The American Reinvestment and Recovery Act (ARRA) could have a big impact on job growth in the education sector.
“The administration has made it clear that there are two primary purposes for the Recovery Act's education funds: saving and creating jobs and improving education,” says John See, associate director of public affairs for the American Federation of Teachers in Washington, an affiliated international union of the AFL-CIO representing 1.4 million classroom teachers. “Hundreds of thousands of education jobs likely will be created or saved.”
Here’s an overview of some of the opportunities.
The ARRA earmarks $53.6 billion to states and school districts to prevent cost-cutting reductions, including layoffs. And this is needed to preserve education jobs: As many as 574,000 education jobs could be eliminated over the next three years due to budget cuts without the proper funding, according to a recent study by the University of Washington. Some funds also may be used to create new teaching jobs.
“Each state sets its own requirements for becoming a teacher,” See explains. For public schools, teachers are expected to have completed a college/university teacher education program or an alternate certification program, which fast-tracks career changers. Your state education department can tell you about specific requirements and programs.
“Teachers certified at an accredited college or university in one state may be allowed to transfer their teaching certificate to another state,” See says. “This is known as reciprocity. Usually, a state will require teachers who were licensed elsewhere to meet any local requirements for certification within a specified period of time.”

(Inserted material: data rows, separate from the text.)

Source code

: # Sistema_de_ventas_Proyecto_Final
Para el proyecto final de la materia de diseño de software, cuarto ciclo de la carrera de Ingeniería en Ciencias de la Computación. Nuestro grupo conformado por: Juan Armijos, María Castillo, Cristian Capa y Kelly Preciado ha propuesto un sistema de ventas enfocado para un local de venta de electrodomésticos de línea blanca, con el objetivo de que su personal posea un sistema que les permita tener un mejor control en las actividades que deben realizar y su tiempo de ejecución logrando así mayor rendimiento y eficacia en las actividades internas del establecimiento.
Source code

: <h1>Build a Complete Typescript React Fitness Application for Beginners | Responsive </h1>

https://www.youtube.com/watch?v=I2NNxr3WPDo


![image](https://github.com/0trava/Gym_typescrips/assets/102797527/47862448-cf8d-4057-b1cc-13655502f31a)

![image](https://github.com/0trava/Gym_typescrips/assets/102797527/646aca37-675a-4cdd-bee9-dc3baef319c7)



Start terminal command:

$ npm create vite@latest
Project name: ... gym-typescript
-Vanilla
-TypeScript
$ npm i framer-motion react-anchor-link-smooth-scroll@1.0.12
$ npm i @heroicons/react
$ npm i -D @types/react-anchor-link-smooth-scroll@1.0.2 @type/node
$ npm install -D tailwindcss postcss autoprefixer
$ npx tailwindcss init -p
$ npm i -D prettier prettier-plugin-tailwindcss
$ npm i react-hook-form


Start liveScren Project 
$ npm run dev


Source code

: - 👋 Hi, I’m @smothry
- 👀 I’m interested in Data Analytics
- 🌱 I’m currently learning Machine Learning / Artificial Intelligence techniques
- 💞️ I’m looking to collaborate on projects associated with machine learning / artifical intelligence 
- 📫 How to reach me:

Early Childhood Instruction
Proposed expansions to Head Start and Early Head Start could create new jobs to reduce the preschool program’s child-to-teacher ratio. The National Head Start Association (NHSA) estimates the creation of as many as 60,000 new positions beginning as soon as the funds and grants are allocated, probably in early summer.

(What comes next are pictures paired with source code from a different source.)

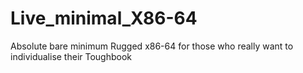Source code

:# Live_minimal_X86-64
Absolute bare minimum Rugged x86-64 for those who really want to individualise their Toughbook
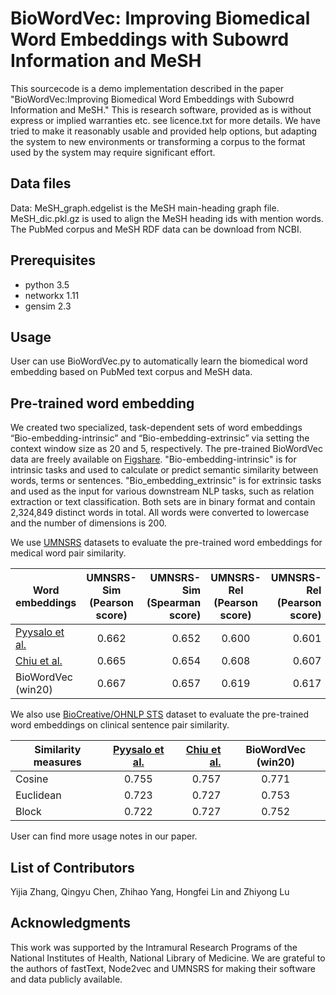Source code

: # BioWordVec: Improving Biomedical Word Embeddings with Subowrd Information and MeSH #
This sourcecode is a demo implementation described in the paper "BioWordVec:Improving Biomedical Word Embeddings with Subowrd Information and MeSH." This is research software, provided as is without express or implied warranties etc. see licence.txt for more details. We have tried to make it reasonably usable and provided help options, but adapting the system to new environments or transforming a corpus to the format used by the system may require significant effort. 

## Data files ##
Data: MeSH_graph.edgelist is the MeSH main-heading graph file. MeSH_dic.pkl.gz is used to align the MeSH heading ids with mention words. The PubMed corpus and MeSH RDF data can be download from NCBI. 
 
## Prerequisites ##
- python 3.5
- networkx 1.11
- gensim 2.3

## Usage ##

User can use BioWordVec.py to automatically learn the biomedical word embedding based on PubMed text corpus and MeSH data.

## Pre-trained word embedding ##

We created two specialized, task-dependent sets of word embeddings “Bio-embedding-intrinsic” and “Bio-embedding-extrinsic” via setting the context window size as 20 and 5, respectively. The pre-trained BioWordVec data are freely available on [Figshare](https://doi.org/10.6084/m9.figshare.6882647 ). "Bio-embedding-intrinsic" is for intrinsic tasks and used to calculate or predict semantic similarity between words, terms or sentences. "Bio_embedding_extrinsic" is for extrinsic tasks and used as the input for various downstream NLP tasks, such as relation extraction or text classification. Both sets are in binary format and contain 2,324,849 distinct words in total. All words were converted to lowercase and the number of dimensions is 200.

We use [UMNSRS](http://rxinformatics.umn.edu/SemanticRelatednessResources.html) datasets to evaluate the pre-trained word embeddings for medical word pair similarity.

| Word embeddings       |UMNSRS-Sim  (Pearson score)        | UMNSRS-Sim  (Spearman score)  | UMNSRS-Rel  (Pearson score)           |UMNSRS-Rel  (Pearson score)  |
| ------------- |:-------------:| -----:|:-------------:| -----:|
|[Pyysalo et al.](http://http://evexdb.org/pmresources/vec-space-models/)     | 0.662 | 0.652 |0.600 | 0.601 |
|[Chiu et al.](http://github.com/cambridgeltl/BioNLP-2016)     | 0.665     |  0.654|0.608      |  0.607|
| BioWordVec (win20) | 0.667    |   0.657 |0.619    |    0.617 |

We also use [BioCreative/OHNLP STS](https://sites.google.com/view/ohnlp2018/home) dataset to evaluate the pre-trained word embeddings on clinical sentence pair similarity. 

| Similarity measures      |[Pyysalo et al.](http://http://evexdb.org/pmresources/vec-space-models/)        | [Chiu et al.](http://github.com/cambridgeltl/BioNLP-2016)   | BioWordVec (win20) |
| ------------- |:-------------:| -----:|:-------------:|
|Cosine    | 0.755| 0.757 |0.771 |
|Euclidean     | 0.723     | 0.727|0.753 |
| Block |   0.722 |0.727   |    0.752 |

User can find more usage notes in our paper.


## List of Contributors ##
Yijia  Zhang, Qingyu Chen, Zhihao Yang, Hongfei Lin and Zhiyong Lu

## Acknowledgments ##
This work was supported by the Intramural Research Programs of the National Institutes of Health, National Library of Medicine. We are grateful to the authors of fastText, Node2vec and UMNSRS for making their software and data publicly available.
> 
> 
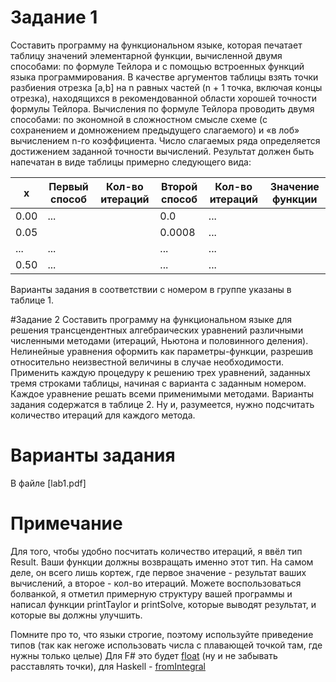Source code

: # Задание 1
Составить программу на функциональном языке, которая печатает таблицу значений элементарной функции, вычисленной двумя способами: по формуле Тейлора и с помощью встроенных функций языка программирования. В качестве аргументов таблицы взять точки разбиения отрезка [a,b] на n равных частей (n + 1 точка, включая концы отрезка), находящихся в рекомендованной области хорошей точности формулы Тейлора. 
Вычисления по формуле Тейлора проводить двумя способами: по экономной в сложностном смысле схеме (с сохранением и домножением предыдущего слагаемого) и «в лоб» вычислением n-го коэффициента. Число слагаемых ряда определяется достижением заданной точности вычислений.
Результат должен быть напечатан в виде таблицы примерно следующего вида:

|x    |Первый способ|Кол-во итераций|Второй способ|Кол-во итераций|Значение функции|
|-----|-------------|---------------|-------------|---------------|----------------|
|0.00	|...          |               |0.0          |...            |                |
|0.05 |||0.0008|...||
|...|...||...|...||
|0.50|...||...|...||

Варианты задания в соответствии с номером в группе указаны в таблице 1.

#Задание 2
Составить программу на функциональном языке для решения трансцендентных алгебраических уравнений различными численными методами (итераций, Ньютона и половинного деления). Нелинейные уравнения оформить как параметры-функции, разрешив относительно неизвестной величины в случае необходимости. Применить каждую процедуру к решению трех уравнений, заданных тремя строками таблицы, начиная с варианта с заданным номером. Каждое уравнение решать всеми применимыми методами.
Варианты задания содержатся в таблице 2. Ну и, разумеется, нужно подсчитать количество итераций для каждого метода.

# Варианты задания
В файле [lab1.pdf]

# Примечание
Для того, чтобы удобно посчитать количество итераций, я ввёл тип Result. Ваши функции должны возвращать именно этот тип. На самом деле, он всего лишь кортеж, где первое значение - результат ваших вычислений, а второе - кол-во итераций.
Можете воспользоваться болванкой, я отметил примерную структуру вашей программы и написал функции printTaylor и printSolve, которые выводят результат, и которые вы должны улучшить.

Помните про то, что языки строгие, поэтому используйте приведение типов (так как негоже использовать числа с плавающей точкой там, где нужны только целые)
Для F# это будет [float](https://msdn.microsoft.com/en-us/library/dd233220.aspx) (ну и не забывать расставлять точки), 
для Haskell - [fromIntegral](http://learnyouahaskell.com/types-and-typeclasses)
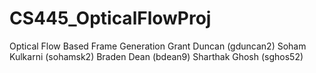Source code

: # CS445_OpticalFlowProj
Optical Flow Based Frame Generation Grant Duncan (gduncan2) Soham Kulkarni (sohamsk2) Braden Dean (bdean9) Sharthak Ghosh (sghos52)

“Not only would the targeted stimulus funds go directly to the hardest-hit communities where they are needed most, but they could be put to work immediately to hire more teachers, more aides and other staff,” said Ron Herndon, NHSA board chairman in a prepared statement. Herndon is director of the Albina Head Start program in Portland, Oregon.
Early childhood teaching candidates typically need an AA or BSE in early childhood education. Aides require a high school diploma or equivalent, but experience in early childhood education is preferred.
Educational Data Management
The ARRA also includes funds for massive data systems to manage information that supports student achievement and growth. This could generate a potential need for technical positions, such as IT professionals and database managers, although there are no job creation numbers associated with this part of the bill.
“At a minimum, there will be a need for analysts, developers, database administrators, and system and network engineers,” says Joe Procopio, founder of Intrepid Media, a technical and management consulting and services firm in Chapel Hill, North Carolina. “Analysts will need to have background in education and be experts with data. Developers need to be able to build a system that captures a query from the user and delivers data from the database. Database administrators would need experience in storing vast amounts of data and tuning the database such that the time from query to response is minimized. And system and network engineers would need to create an environment that allows for thousands of concurrent users requesting vast amounts of data over limited bandwidth connections.”
So now is the time to contact school districts, IT staffing firms and Head Start programs in your area so your network’s in place when the stimulus money begins flowing to education and hiring starts. Who knows? Thanks to the ARRA, you could be going back to school this fall.